Pesach, di derivazione ebraica, significa « passare oltre», e allude alle trasformazioni della vita, ai cambiamenti esterni e interni da avviare. La liturgia cristiana, con le celebrazioni e i suoi riti, ci ricorda che nella vicenda quotidiana di ogni individuo, lutto e speranza, dolore e gioia, morte e rinascita si fondono. E le statue coperte nelle chiese, la mestizia dei gesti nei celebranti, le narrazioni della “parola” rinviano il credente al ricordo della morte di Cristo ma allo stesso tempo, rimandano alle perdite interne di parti proprie e alla non facile separazione dalle certezze maturate e ad un nuovo incedere del rinnovamento.

È un passaggio lento che va dal vuoto infinito e lacerante di ogni situazione in cui prevalgono i distacchi, dall’oscurità nei confronti del futuro, simile alla morte come perdita delle personali sicurezze, alla comparsa di un po’ di luce in fondo al tunnel. Ma di solito è solamente quando si affaccia alla coscienza l’oscurità della notte che si possono rimettere in campo le energie per avviare un nuovo percorso, purché si parta dalla necessità di abbandonare gli aspetti che non hanno più ragione di essere. Di certo si tratta di un momento difficile e delicato, lo smarrimento nell’indifferenziato e la sensazione di una fisionomia sconosciuta quando non s’intravede una nuova dimensione né un orizzonte verso cui muovere.

È un tempo lacerante. Ma è l’umana Via Crucis che attraversa tutta la nostra esistenza. Assomiglia ogni volta a quel navigare dall’infanzia all’adolescenza e attraversare un mare turbolento e sconosciuto che non lascia scorgere approdi sicuri. Avviene comunque quando ci ritroviamo immersi nella sofferenza per una qualsiasi perdita affettiva e non riusciamo a rintracciare nuove modalità di vita o un rinnovato ordine di valori.

Perché si tratta di uscire dal buio, risorgere o ri-emergere dagli inferi, dalle profondità oscure del proprio star male, dalla confusione e dal caos.In questi giorni che precedono la Pasqua, la narrazione della passione e della morte di Cristo, rimanda come ogni anno alle energie ctonie, quelle presenti nel sottosuolo della coscienza, nella psiche profonda, quelle stesse in cui tutti dobbiamo sostare prima di trovare la forza per accendere una nuova luce.

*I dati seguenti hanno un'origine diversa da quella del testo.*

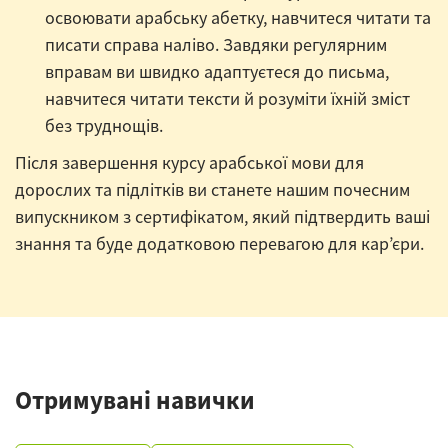
освоювати арабську абетку, навчитеся читати та
писати справа наліво. Завдяки регулярним
вправам ви швидко адаптуєтеся до письма,
навчитеся читати тексти й розуміти їхній зміст
без труднощів.
Після завершення курсу арабської мови для
дорослих та підлітків ви станете нашим почесним
випускником з сертифікатом, який підтвердить ваші
знання та буде додатковою перевагою для кар’єри.
Отримувані навички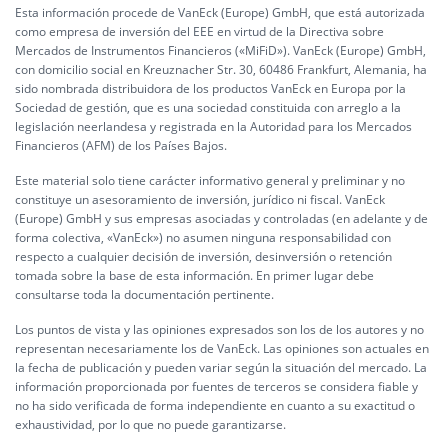
Esta información procede de VanEck (Europe) GmbH, que está autorizada
como empresa de inversión del EEE en virtud de la Directiva sobre
Mercados de Instrumentos Financieros («MiFiD»). VanEck (Europe) GmbH,
con domicilio social en Kreuznacher Str. 30, 60486 Frankfurt, Alemania, ha
sido nombrada distribuidora de los productos VanEck en Europa por la
Sociedad de gestión, que es una sociedad constituida con arreglo a la
legislación neerlandesa y registrada en la Autoridad para los Mercados
Financieros (AFM) de los Países Bajos.
Este material solo tiene carácter informativo general y preliminar y no
constituye un asesoramiento de inversión, jurídico ni fiscal. VanEck
(Europe) GmbH y sus empresas asociadas y controladas (en adelante y de
forma colectiva, «VanEck») no asumen ninguna responsabilidad con
respecto a cualquier decisión de inversión, desinversión o retención
tomada sobre la base de esta información. En primer lugar debe
consultarse toda la documentación pertinente.
Los puntos de vista y las opiniones expresados son los de los autores y no
representan necesariamente los de VanEck. Las opiniones son actuales en
la fecha de publicación y pueden variar según la situación del mercado. La
información proporcionada por fuentes de terceros se considera fiable y
no ha sido verificada de forma independiente en cuanto a su exactitud o
exhaustividad, por lo que no puede garantizarse.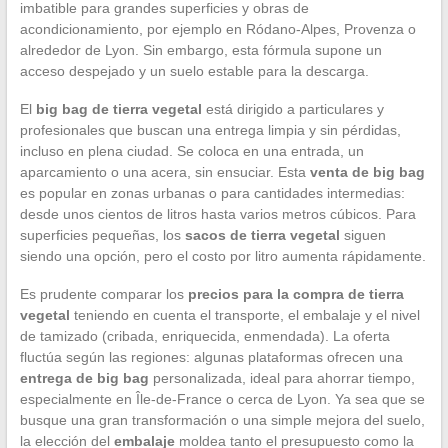
imbatible para grandes superficies y obras de
acondicionamiento, por ejemplo en Ródano-Alpes, Provenza o
alrededor de Lyon. Sin embargo, esta fórmula supone un
acceso despejado y un suelo estable para la descarga.
El
big bag de tierra vegetal
está dirigido a particulares y
profesionales que buscan una entrega limpia y sin pérdidas,
incluso en plena ciudad. Se coloca en una entrada, un
aparcamiento o una acera, sin ensuciar. Esta
venta de big bag
es popular en zonas urbanas o para cantidades intermedias:
desde unos cientos de litros hasta varios metros cúbicos. Para
superficies pequeñas, los
sacos de tierra vegetal
siguen
siendo una opción, pero el costo por litro aumenta rápidamente.
Es prudente comparar los
precios para la compra de tierra
vegetal
teniendo en cuenta el transporte, el embalaje y el nivel
de tamizado (cribada, enriquecida, enmendada). La oferta
fluctúa según las regiones: algunas plataformas ofrecen una
entrega de big bag
personalizada, ideal para ahorrar tiempo,
especialmente en Île-de-France o cerca de Lyon. Ya sea que se
busque una gran transformación o una simple mejora del suelo,
la elección del
embalaje
moldea tanto el presupuesto como la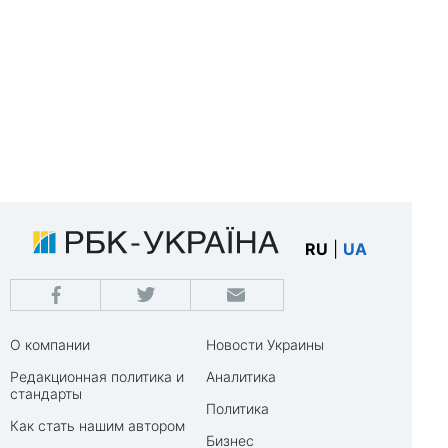
RU
|
UA
О компании
Новости Украины
Редакционная политика и
Аналитика
стандарты
Политика
Как стать нашим автором
Бизнес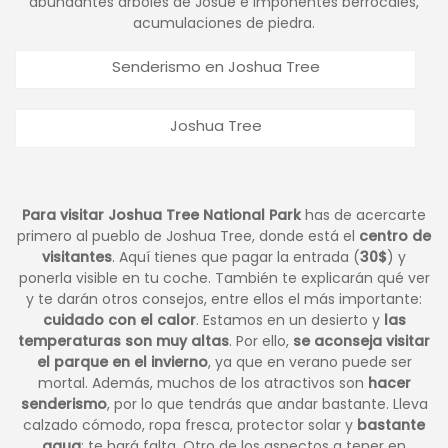
abundantes árboles de Josué e imponentes berrocales,
acumulaciones de piedra.
Senderismo en Joshua Tree
Joshua Tree
Para visitar Joshua Tree National Park
has de acercarte
primero al pueblo de Joshua Tree, donde está el
centro de
visitantes
. Aquí tienes que pagar la entrada (
30$
) y
ponerla visible en tu coche. También te explicarán qué ver
y te darán otros consejos, entre ellos el más importante:
cuidado con el calor
. Estamos en un desierto y
las
temperaturas son muy altas
. Por ello,
se aconseja visitar
el parque en el invierno
, ya que en verano puede ser
mortal. Además, muchos de los atractivos son
hacer
senderismo
, por lo que tendrás que andar bastante. Lleva
calzado cómodo, ropa fresca, protector solar y
bastante
agua
: te hará falta. Otro de los aspectos a tener en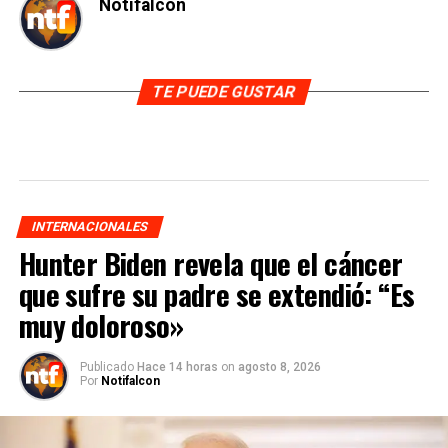
Notifalcon
TE PUEDE GUSTAR
INTERNACIONALES
Hunter Biden revela que el cáncer
que sufre su padre se extendió: “Es
muy doloroso»
Publicado
Hace 14 horas
on
agosto 8, 2026
Por
Notifalcon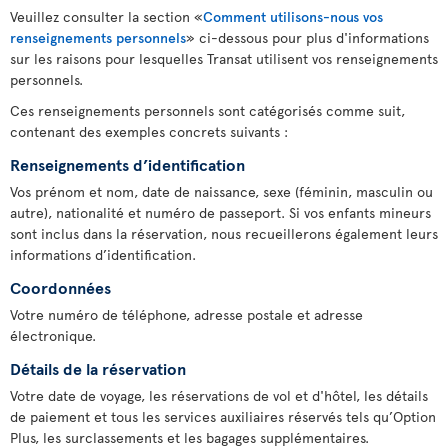
Veuillez consulter la section «
Comment utilisons-nous vos
renseignements personnels
» ci-dessous pour plus d'informations
sur les raisons pour lesquelles Transat utilisent vos renseignements
personnels.
Ces renseignements personnels sont catégorisés comme suit,
contenant des exemples concrets suivants :
Renseignements d’identification
Vos prénom et nom, date de naissance, sexe (féminin, masculin ou
autre), nationalité et numéro de passeport. Si vos enfants mineurs
sont inclus dans la réservation, nous recueillerons également leurs
informations d’identification.
Coordonnées
Votre numéro de téléphone, adresse postale et adresse
électronique.
Détails de la réservation
Votre date de voyage, les réservations de vol et d'hôtel, les détails
de paiement et tous les services auxiliaires réservés tels qu’Option
Plus, les surclassements et les bagages supplémentaires.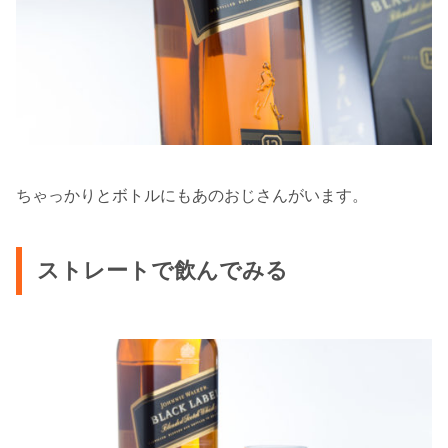
ちゃっかりとボトルにもあのおじさんがいます。
ストレートで飲んでみる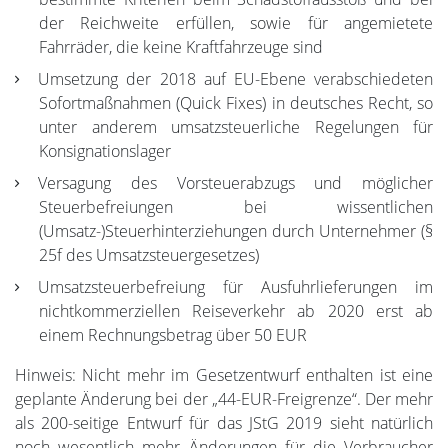
der Reichweite erfüllen, sowie für angemietete
Fahrräder, die keine Kraftfahrzeuge sind
Umsetzung der 2018 auf EU-Ebene verabschiedeten
Sofortmaßnahmen (Quick Fixes) in deutsches Recht, so
unter anderem umsatzsteuerliche Regelungen für
Konsignationslager
Versagung des Vorsteuerabzugs und möglicher
Steuerbefreiungen bei wissentlichen
(Umsatz-)Steuerhinterziehungen durch Unternehmer (§
25f des Umsatzsteuergesetzes)
Umsatzsteuerbefreiung für Ausfuhrlieferungen im
nichtkommerziellen Reiseverkehr ab 2020 erst ab
einem Rechnungsbetrag über 50 EUR
Hinweis: Nicht mehr im Gesetzentwurf enthalten ist eine
geplante Änderung bei der „44-EUR-Freigrenze“. Der mehr
als 200-seitige Entwurf für das JStG 2019 sieht natürlich
noch wesentlich mehr Änderungen für die Verbraucher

Solo alla fine come di un percorso e di un processo di rigenerazione sembra dirci la liturgia della veglia pasquale, potrà comparire il “Lumen Christi”, la fiamma che testimonia il Cristo risorto e rappresenta una rinnovata coscienza illuminante. Quella luce è simbolo della fiducia nella possibilità di rinascere o, quanto meno, di rimettere in campo la speranza di poter uscire dalla notte buia della sofferenza con il ritrovamento di un nuovo equilibrio e di una vera trasformazione.